Tasks –
a - Retype the text from the article on the Middle East simulation camp, between "At one point" and "intractable political conflicts.", inclusive.
b - Write a continuation of the article about the California students' Arab-Israeli simulation, starting after its last sentence.

Excerpted passage: Begin

July 31, 1985|DAN FISHER | Times Staff Writer

JERUSALEM — Divide three dozen California teen-agers into small groups, assign each the role of a different participant in the Middle East conflict, give them the tools of the political trade ranging from the press release to the summit meeting, and the resulting "game" is bound to have its memorable moments.

At one point in the game recently, for example, "Palestine Liberation Organization chairman Yasser Arafat" wanted to "assassinate" "U.S. Defense Secretary Caspar W. Weinberger." But "God" wouldn't let him.

Then the "Soviet delegation" turned down a secret summit meeting with "President Reagan" because the proposed location was unsuitable. As "Mikhail S. Gorbachev," played by a San Francisco girl, explained in a diplomatic note: "I can't go into the men's room!"

It was all part of Arab-Israeli simulation day for the participants in an unusual six-week summer camp program for American high school students. The object: to help them better understand the conflicting interests in one of the world's most intractable political conflicts.

The students used the same Hebrew University Simulation Laboratory used to train officers at Israel's National Defense College and candidates for the Israeli Foreign Service. They could take any action they believed to be in the interests of their delegation with two exceptions: For any sort of terrorist act, or before declaring war, they had to have the permission of the game's controller, whom everyone called "God."

Excerpted passage: End
Information shown: Begin

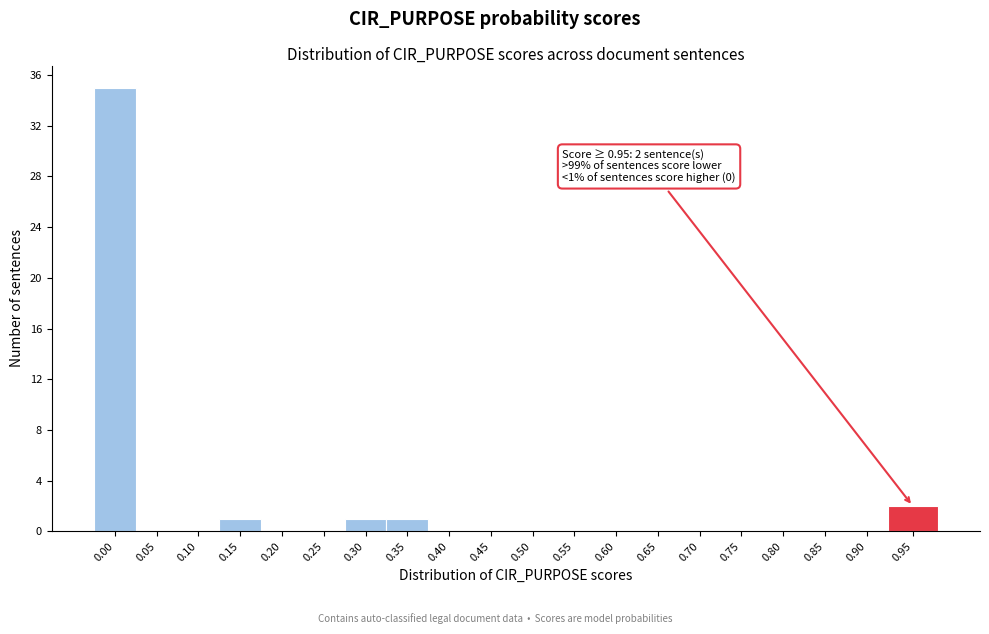

Reading left to right, list all the values displayed in this chart.

0.00=35	0.05=0	0.10=0	0.15=1	0.20=0	0.25=0	0.30=1	0.35=1	0.40=0	0.45=0	0.50=0	0.55=0	0.60=0	0.65=0	0.70=0	0.75=0	0.80=0	0.85=0	0.90=0	0.95=2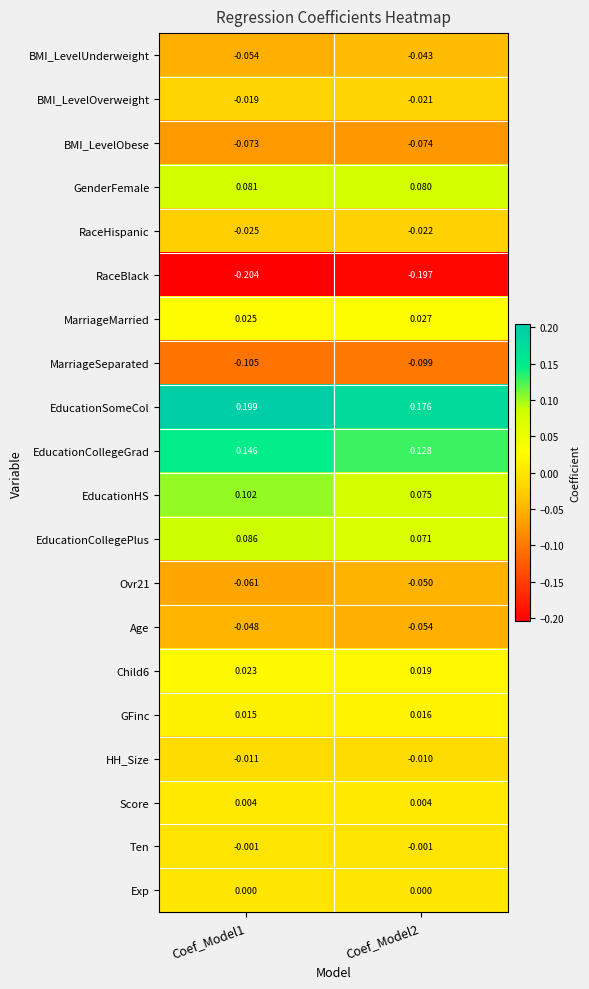

Which series has the largest total across all categories?

EducationSomeCol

Information shown: End

Answers by task –
a -
At one point in the game recently, for example, "Palestine Liberation Organization chairman Yasser Arafat" wanted to "assassinate" "U.S. Defense Secretary Caspar W. Weinberger." But "God" wouldn't let him.

Then the "Soviet delegation" turned down a secret summit meeting with "President Reagan" because the proposed location was unsuitable. As "Mikhail S. Gorbachev," played by a San Francisco girl, explained in a diplomatic note: "I can't go into the men's room!"

It was all part of Arab-Israeli simulation day for the participants in an unusual six-week summer camp program for American high school students. The object: to help them better understand the conflicting interests in one of the world's most intractable political conflicts.

b -
Simulation day is the highlight of an intensive summer program run by Camp Ramah, a nonprofit organization affiliated with the Jewish Theological Seminary in New York, the center of the Conservative Jewish movement in the United States.

The organization operates six summer camps for Jewish young people in the United States and Canada. In the summer between their sophomore and junior years in high school, selected students spend six or seven weeks in Israel learning about the country and its most important problems. One prerequisite: a minimum of five hours a week of Jewish studies during the previous academic year.

Participants camp out in the Negev, tour the Galilee and spend a day on the Israeli-occupied West Bank. They listen to a debate between representatives of the right-wing Gush Emunim settlers movement and the leftist Peace Now group. They form political parties and engage in their own coalition-bargaining to better understand the complex Israeli political system.

"We don't expect you to solve the Arab-Israeli conflict this afternoon, but we hope to give you a better understanding of it," Eytan Gilboa, director of the simulation laboratory, told the students as they arrived for the all-day simulation exercise.

The students were separated into seven teams, representing Israel, Jordan, Syria, Egypt, the PLO, the United States and the Soviet Union. Three became "journalists" for "Voice of the Middle East" radio, and two others provided "intelligence information" on request to all the teams.

Monitored by 'God'

Teams were given individual meeting rooms arranged in a circle around a control center where "God"--high school history teacher Leah Prawer--monitored their activities through an elaborate sound system and one-way windows to each delegation's room.

In addition to a 45-minute introduction to the Arab-Israeli conflict given by Gilboa, each team was assigned an adult expert whose first job was to help the team set down long- and short-term goals and the methods planned to achieve those objectives.

"We're afraid that what happened with Egypt will happen with Jordan and Syria, and we'll be left out in the cold," PLO team adviser Gershon Baskin, the director of an education center here for Jewish-Arab coexistence, told his group.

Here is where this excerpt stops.